(Screenshot and code edit data)
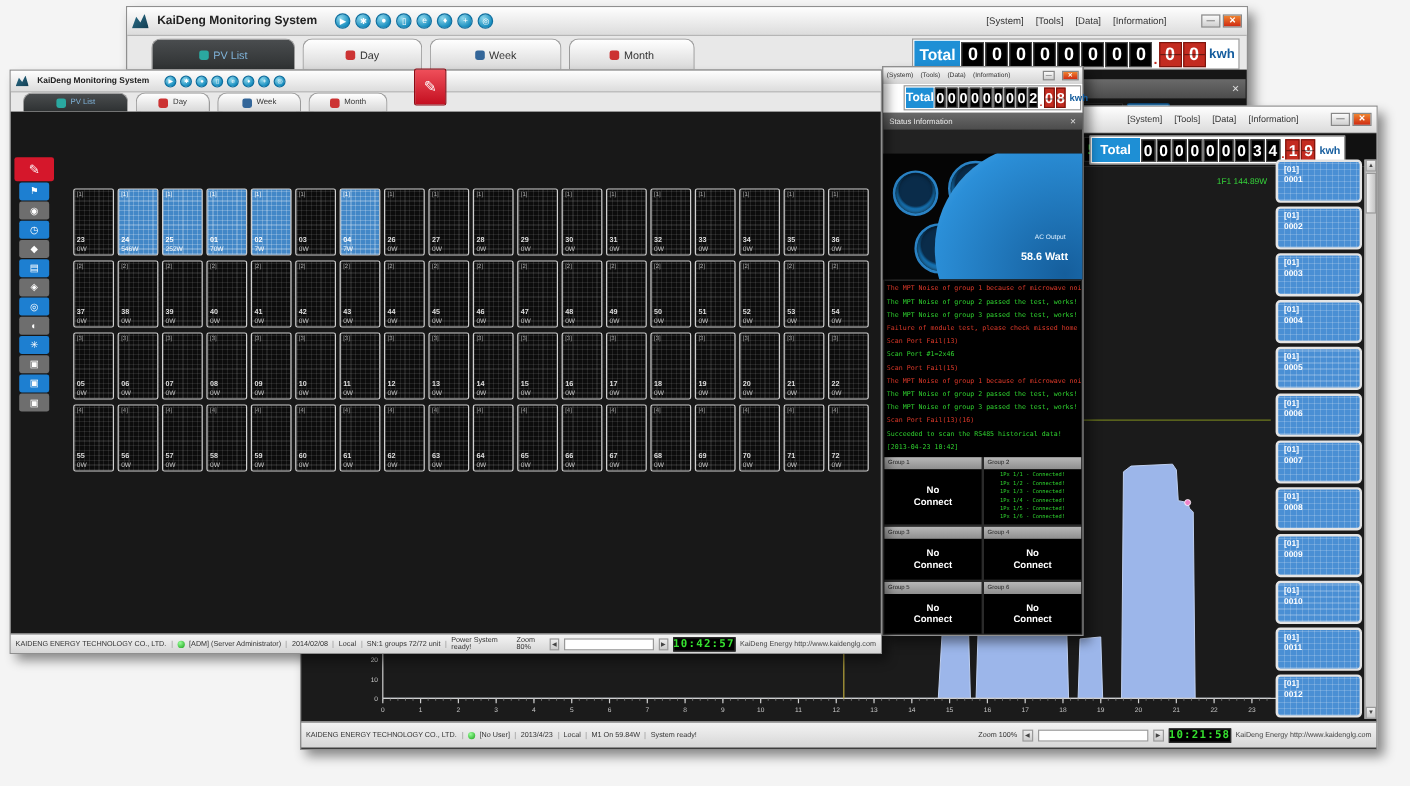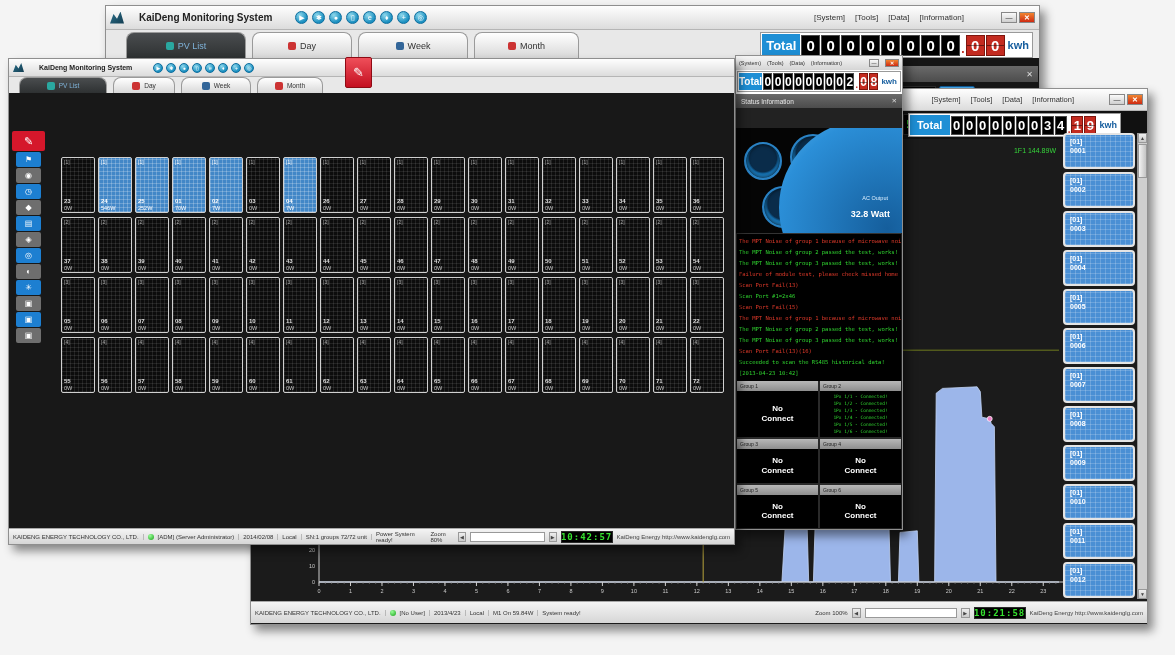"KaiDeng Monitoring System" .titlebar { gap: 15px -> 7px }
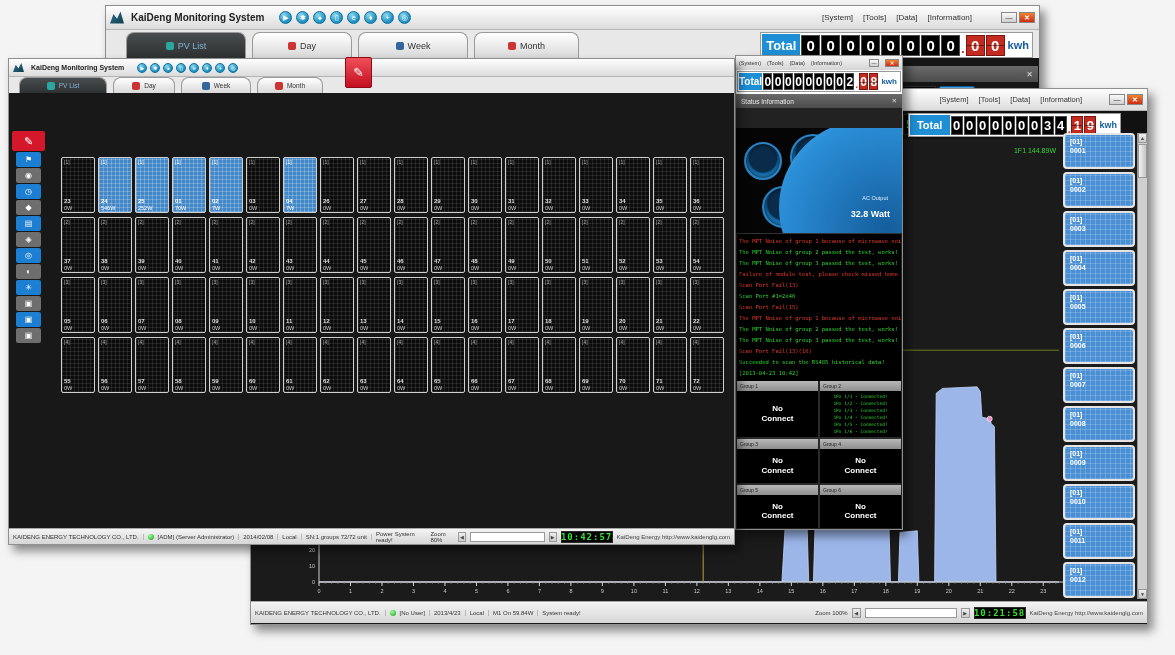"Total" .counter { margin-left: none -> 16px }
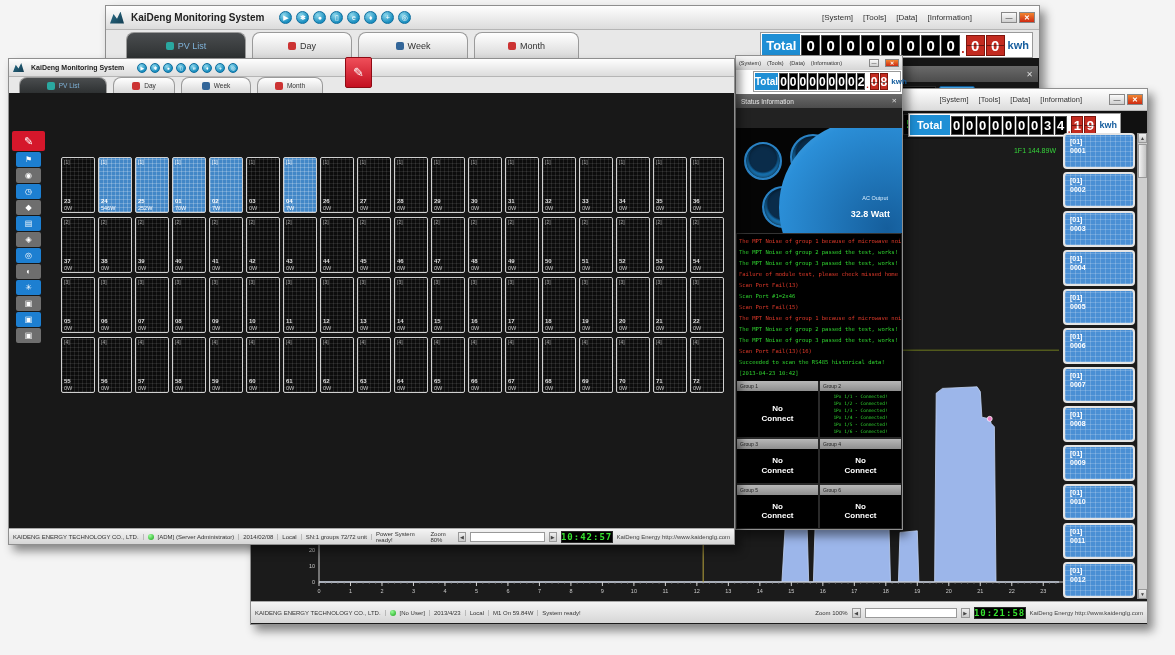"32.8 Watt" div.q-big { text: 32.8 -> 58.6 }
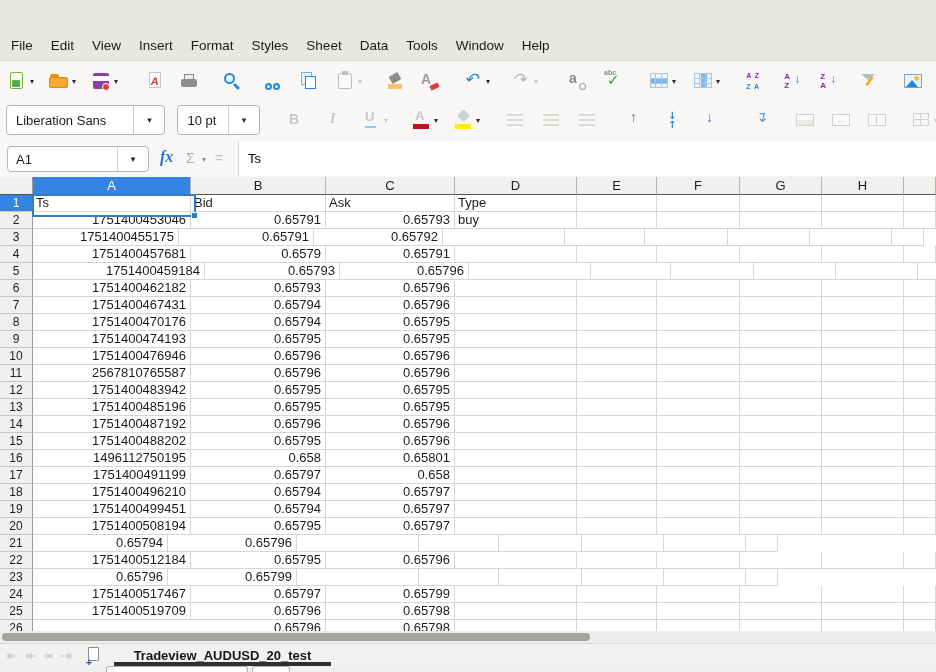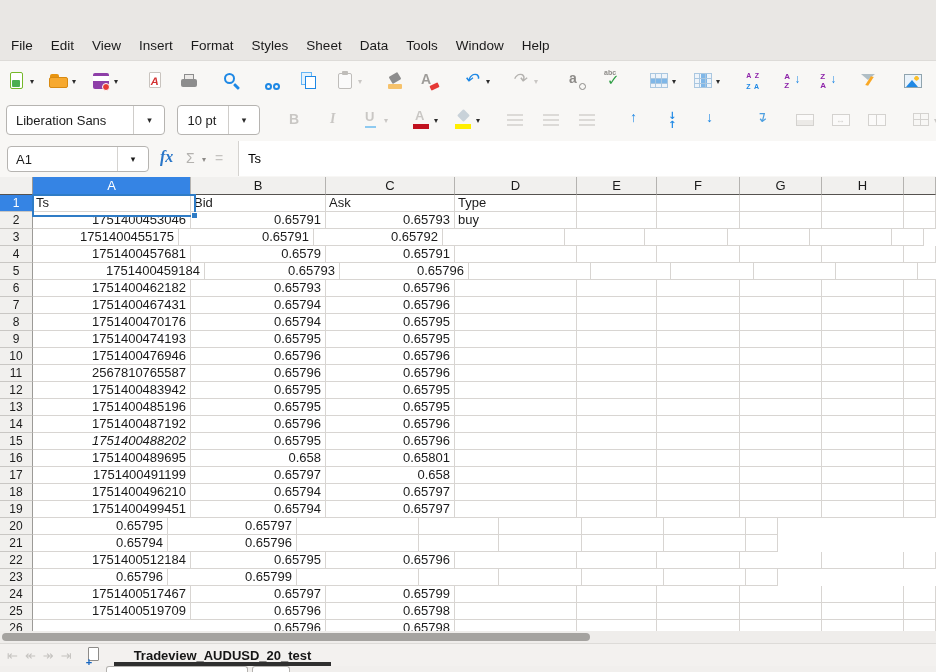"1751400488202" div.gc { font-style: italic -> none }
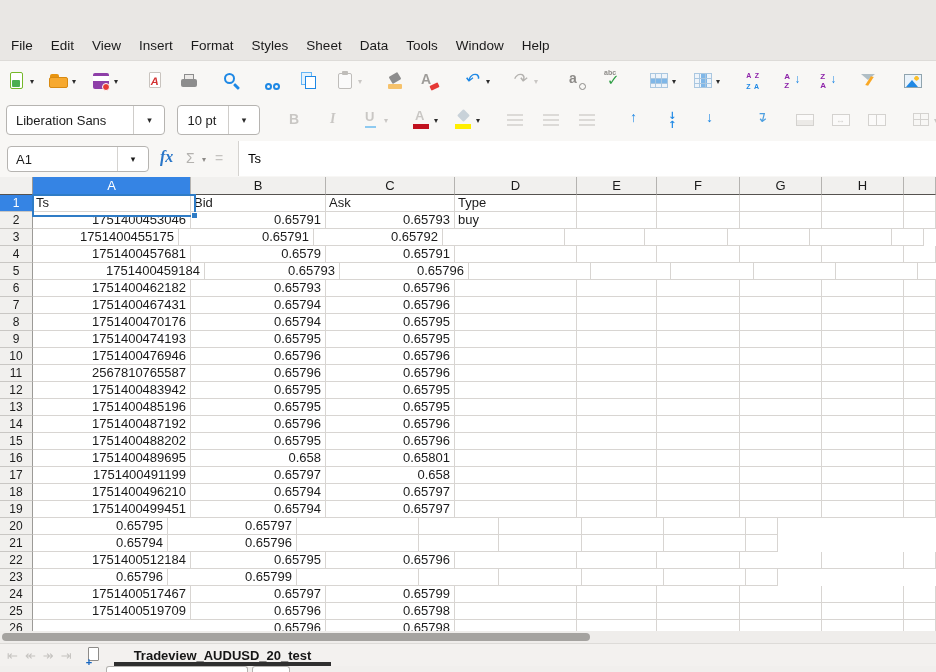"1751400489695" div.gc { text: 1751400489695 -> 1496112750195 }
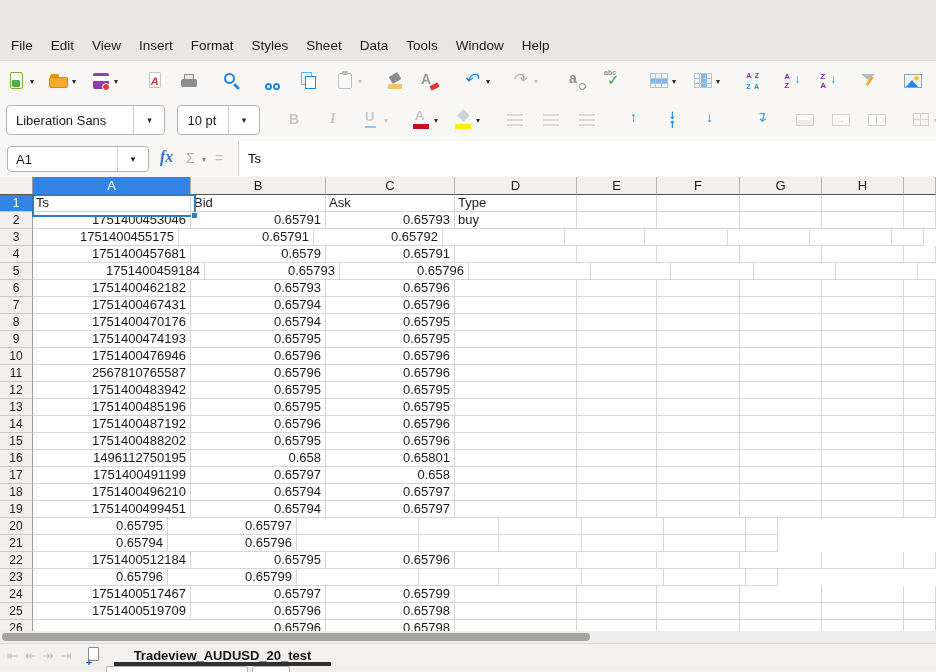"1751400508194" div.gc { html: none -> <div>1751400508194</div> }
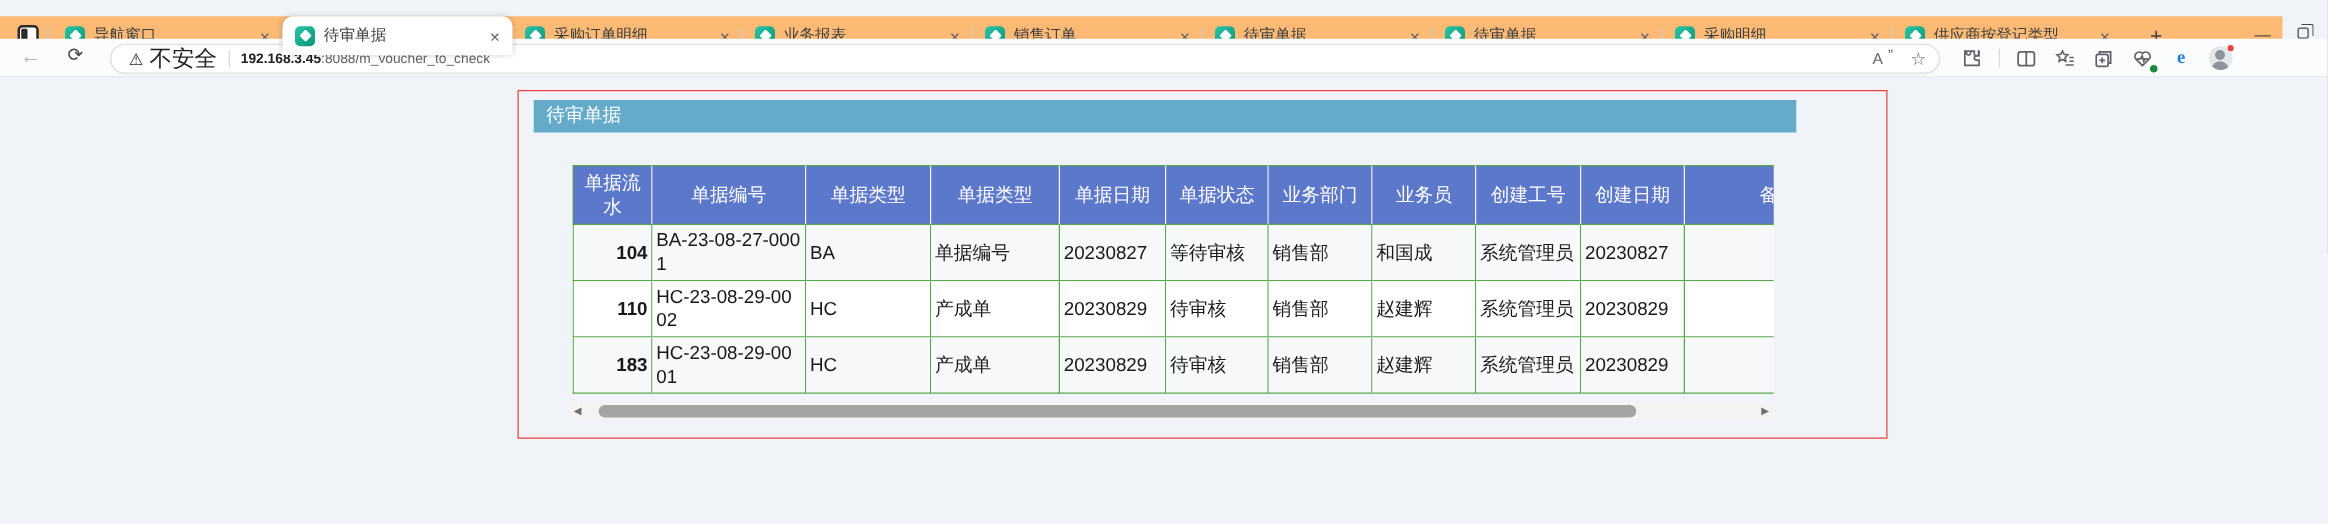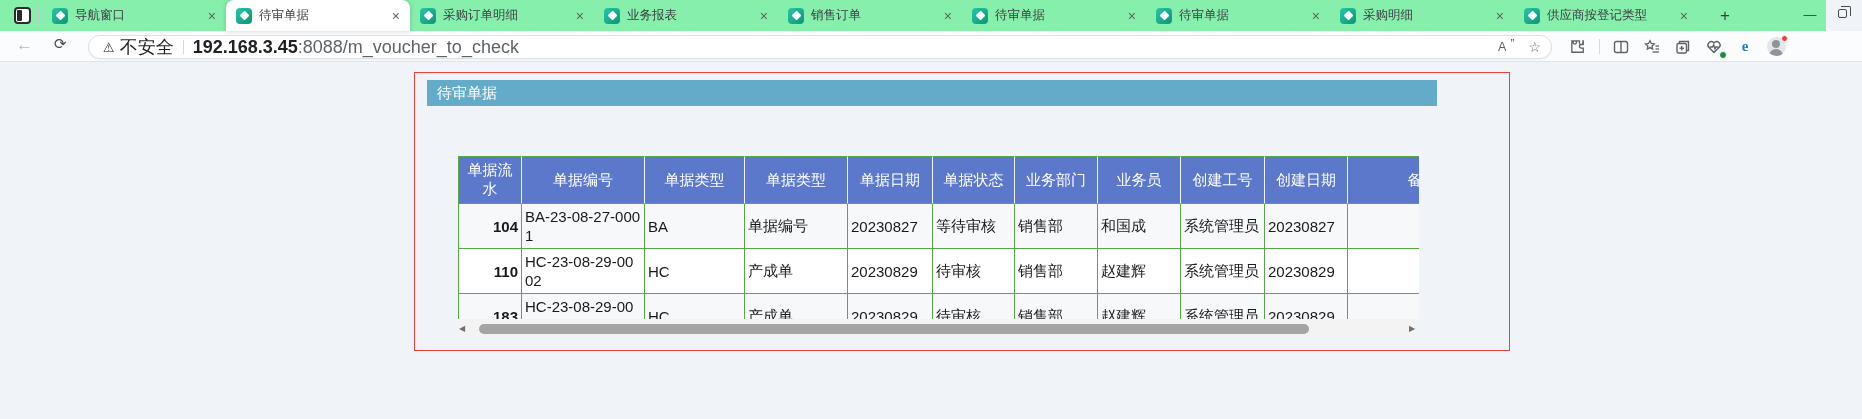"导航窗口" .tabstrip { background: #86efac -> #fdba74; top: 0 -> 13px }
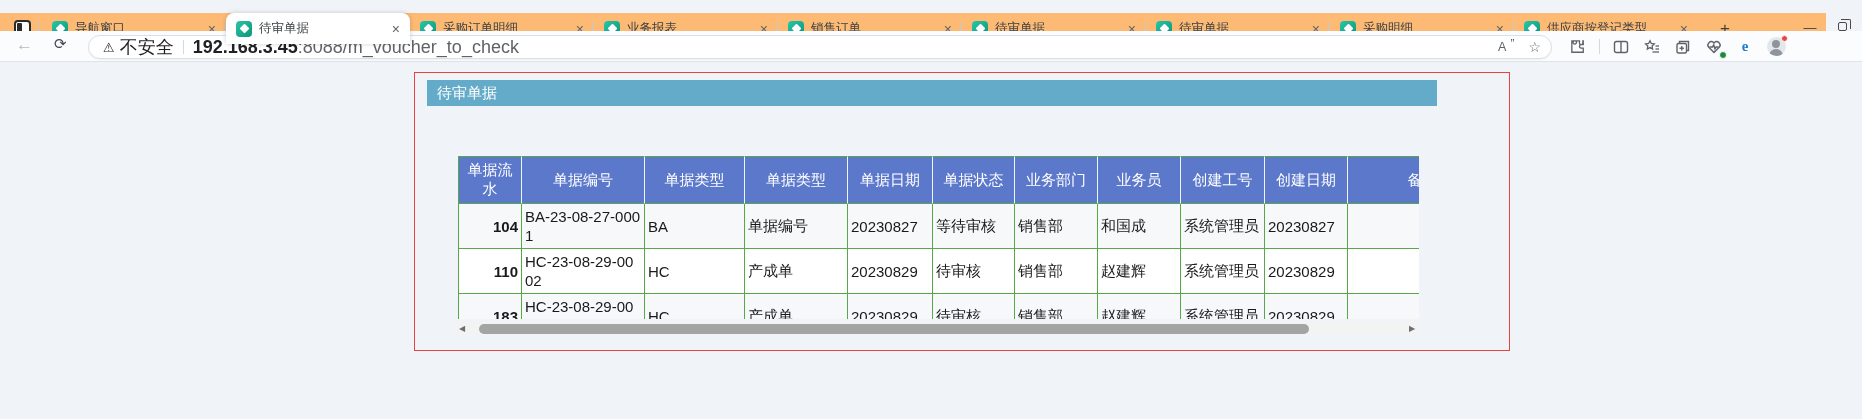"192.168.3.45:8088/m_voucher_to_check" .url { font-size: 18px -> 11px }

WHAT TO PRODUCE: Output only the lines running from the one containing "background: #86efac ->" to the end of the records, inclusive and exact; skip the pictures.

OUTPUT BELOW:
"导航窗口" .tabstrip { background: #86efac -> #fdba74; top: 0 -> 13px }
"192.168.3.45:8088/m_voucher_to_check" .url { font-size: 18px -> 11px }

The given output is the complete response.